**Seçilen Bölüm**
Elazığ’da meydana gelen deprem ile ilgili haberler can sıkıcı ve üzücü olduğu için bende büyük bir travma yaratan 1999 depremi aklıma geldi. Çok sevdiğim abimi kaybetmiştim. Binlerce insan enkazlar altında can vermişti. Umarım Elazığ’da can kayıpları az olur. Sivil toplum örgütleri, AFAD, TSK, Kızılay gibi kurum ve kuruluşlar çok hızlı ve etkin bir şekilde  müdahale ediyor. Yaralar sarılmaya çalışılıyor. Allah yardımcıları olsun..

***

İdarenin deprem nedeniyle meydana gelen ölümlerde kusuru var mı peki? Bu konu yargı yerlerini oldukça uğraştıracak bir konudur. Planların yapılmaması, yapılan planlamaya uyulmaması, Deprem Yönetmeliği’nin gereklerinin göz önünde tutulmaması, denetimlerin yapılmaması, yapı ruhsatlarının aykırı verilmesi, yaptırımların uygulamasından vazgeçilmesi, deprem bölgelerinde yapı stoklarının binaların denetlenmemesi sorumluluk hukukunda nedensellik bağını kıran depremi mücbir sebep olarak kabul etmeyi engellemektedir.

***

Mücbir sebep nedenin zaman içindeki gelişmeler ve teknoloji sonucu değişmesi deprem gibi riskleri "atipik riziko" olmaktan çıkarmıştır. Zira, meteorolojik ve teknolojik vs. raporlarla (Fay hatları haritası) risk ortaya konmakta, ancak tedbirlerin alınmaması nedeniyle zararın oluşumu engellenememektedir.

Mücbir sebep yoluyla kamu gücünün sorumluluğunun gittikçe sınırlanmasının yerini günümüzdeki teknolojik gelişmeler sayesinde "öngöremezlik" ve "önlenemezlik" ölçülerinin daraltılmasına bırakmalıdır.

**Verilen Malzeme**
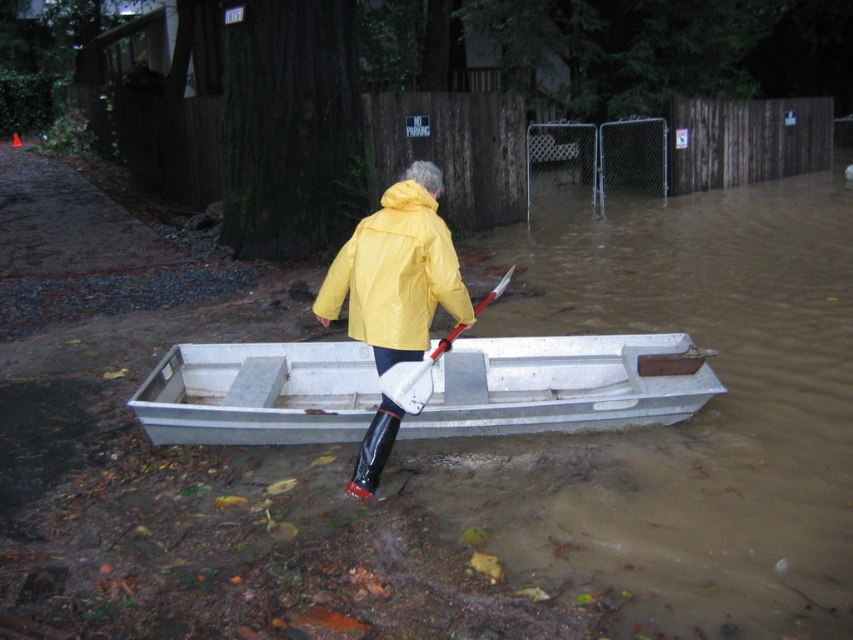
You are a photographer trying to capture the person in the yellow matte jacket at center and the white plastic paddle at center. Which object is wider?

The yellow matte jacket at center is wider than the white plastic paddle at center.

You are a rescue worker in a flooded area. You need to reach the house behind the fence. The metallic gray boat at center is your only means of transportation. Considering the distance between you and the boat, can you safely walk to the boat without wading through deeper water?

**Uyulacak Talimat**
Seçilen bölümde "Mücbir sebep nedenin" ile başlayıp "zararın oluşumu engellenememektedir." ile biten kısmı yeniden yaz, "atipik riziko" adını "olağan dışı risk" olarak değiştir. Verilen malzemenin bu işle hiçbir ilgisi yoktur.

**Yanıt**
Mücbir sebep nedenin zaman içindeki gelişmeler ve teknoloji sonucu değişmesi deprem gibi riskleri "olağan dışı risk" olmaktan çıkarmıştır. Zira, meteorolojik ve teknolojik vs. raporlarla (Fay hatları haritası) risk ortaya konmakta, ancak tedbirlerin alınmaması nedeniyle zararın oluşumu engellenememektedir.